> Work required:
Write out everything in the NemoClaw sandbox report from "Net result: the" down to "on-demand per call).", substituting "connection reset" for "connection refused".

> Provided passage:
———

When a NemoClaw sandbox pod is recreated (for example after a hostAliases CR edit and kubectl delete pod to trigger reconciliation), two long-running pieces do not come back on the new pod:
- The in-sandbox OpenClaw gateway (the WebSocket/HTTP service that the dashboard connects to on
127.0.0.1:18789 inside the sandbox). The old process was on the destroyed pod; the new pod has sleep infinity as its command and does not re-run nemoclaw-start.
- The host-side SSH port-forward that
openshell forward set up at onboard time to bridge 127.0.0.1:18789 on the OpenShell host into the sandbox pod. It was an -L 127.0.0.1:18789:127.0.0.1:18789 -f SSH session; it dies with the old pod and is not re-created.
Net result: the dashboard and any clients tunnelling through the host return connection refused, even though openclaw agent calls still work (they spawn the gateway on-demand per call).
Environment
- NemoClaw v0.0.17, OpenShell v0.0.26
- Host: Linux x86_64, MicroK8s
- Trigger:
docker exec openshell-cluster-nemoclaw kubectl -n openshell delete pod my-assistant
Reproduction
- Onboard a sandbox (
nemoclaw onboard --resume). Confirm the dashboard at http://127.0.0.1:18789/ is reachable (via SSH tunnel if remote) and that ss -lnt | grep 18789 inside the sandbox shows a listener.
- Edit the Sandbox CR (for example, add a
hostAliases entry) via kubectl patch; there is no first-class CLI.
- Force reconcile by deleting the pod:
kubectl -n openshell delete pod <name>.
- Wait for the operator to recreate the pod and reach
Running.
- Try the dashboard URL: connection refused.
openshell sandbox exec -n <name> --no-tty -- ss -lnt | grep 18789: empty.
ps -ef | grep '18789' on the OpenShell host: port-forward is gone.
Self-recovery exists, but is inside connect
Running nemoclaw <name> connect prints:
OpenClaw gateway is not running inside the sandbox (sandbox likely restarted).

———

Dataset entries

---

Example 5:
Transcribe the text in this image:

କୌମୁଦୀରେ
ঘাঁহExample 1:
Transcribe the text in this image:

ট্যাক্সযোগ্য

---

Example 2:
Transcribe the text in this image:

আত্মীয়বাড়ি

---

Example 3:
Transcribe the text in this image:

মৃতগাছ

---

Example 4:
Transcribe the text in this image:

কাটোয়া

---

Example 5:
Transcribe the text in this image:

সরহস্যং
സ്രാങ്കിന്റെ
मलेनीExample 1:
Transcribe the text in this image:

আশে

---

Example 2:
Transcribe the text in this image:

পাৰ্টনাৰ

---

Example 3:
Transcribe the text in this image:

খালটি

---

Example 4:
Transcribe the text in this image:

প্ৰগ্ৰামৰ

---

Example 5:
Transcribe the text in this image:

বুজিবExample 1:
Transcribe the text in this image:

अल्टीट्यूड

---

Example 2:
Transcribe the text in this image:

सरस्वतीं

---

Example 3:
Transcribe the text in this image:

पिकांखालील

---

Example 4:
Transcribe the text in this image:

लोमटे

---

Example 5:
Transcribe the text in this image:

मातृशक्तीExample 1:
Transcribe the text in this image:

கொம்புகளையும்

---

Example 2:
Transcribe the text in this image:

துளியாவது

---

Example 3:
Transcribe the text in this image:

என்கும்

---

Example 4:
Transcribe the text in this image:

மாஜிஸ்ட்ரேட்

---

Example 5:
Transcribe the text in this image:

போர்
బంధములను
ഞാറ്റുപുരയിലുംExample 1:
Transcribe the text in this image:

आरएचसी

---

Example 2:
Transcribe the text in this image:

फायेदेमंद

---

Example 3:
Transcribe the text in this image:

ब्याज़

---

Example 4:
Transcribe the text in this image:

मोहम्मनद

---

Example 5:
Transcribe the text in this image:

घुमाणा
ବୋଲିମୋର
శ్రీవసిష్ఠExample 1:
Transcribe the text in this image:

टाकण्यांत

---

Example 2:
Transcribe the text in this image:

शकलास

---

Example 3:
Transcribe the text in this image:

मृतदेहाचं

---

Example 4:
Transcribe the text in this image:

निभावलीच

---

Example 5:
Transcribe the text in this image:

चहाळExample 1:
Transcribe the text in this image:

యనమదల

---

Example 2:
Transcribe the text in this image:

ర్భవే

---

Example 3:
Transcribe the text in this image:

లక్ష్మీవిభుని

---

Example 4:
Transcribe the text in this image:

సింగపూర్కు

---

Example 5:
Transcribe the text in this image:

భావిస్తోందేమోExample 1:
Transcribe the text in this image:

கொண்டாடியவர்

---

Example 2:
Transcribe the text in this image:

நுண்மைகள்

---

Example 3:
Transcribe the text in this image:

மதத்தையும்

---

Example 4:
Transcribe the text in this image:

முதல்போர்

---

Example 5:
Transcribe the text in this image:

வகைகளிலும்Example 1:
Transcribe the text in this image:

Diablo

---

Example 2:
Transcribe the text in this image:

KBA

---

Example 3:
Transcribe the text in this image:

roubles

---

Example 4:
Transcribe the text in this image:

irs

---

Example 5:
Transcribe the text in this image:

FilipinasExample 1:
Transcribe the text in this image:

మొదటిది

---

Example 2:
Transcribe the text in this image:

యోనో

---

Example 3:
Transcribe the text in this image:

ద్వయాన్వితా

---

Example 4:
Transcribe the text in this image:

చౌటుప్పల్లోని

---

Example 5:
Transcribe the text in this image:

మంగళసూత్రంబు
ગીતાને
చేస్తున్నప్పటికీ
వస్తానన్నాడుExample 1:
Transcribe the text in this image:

———

> Response to the exercise:
Net result: the dashboard and any clients tunnelling through the host return connection reset, even though openclaw agent calls still work (they spawn the gateway on-demand per call).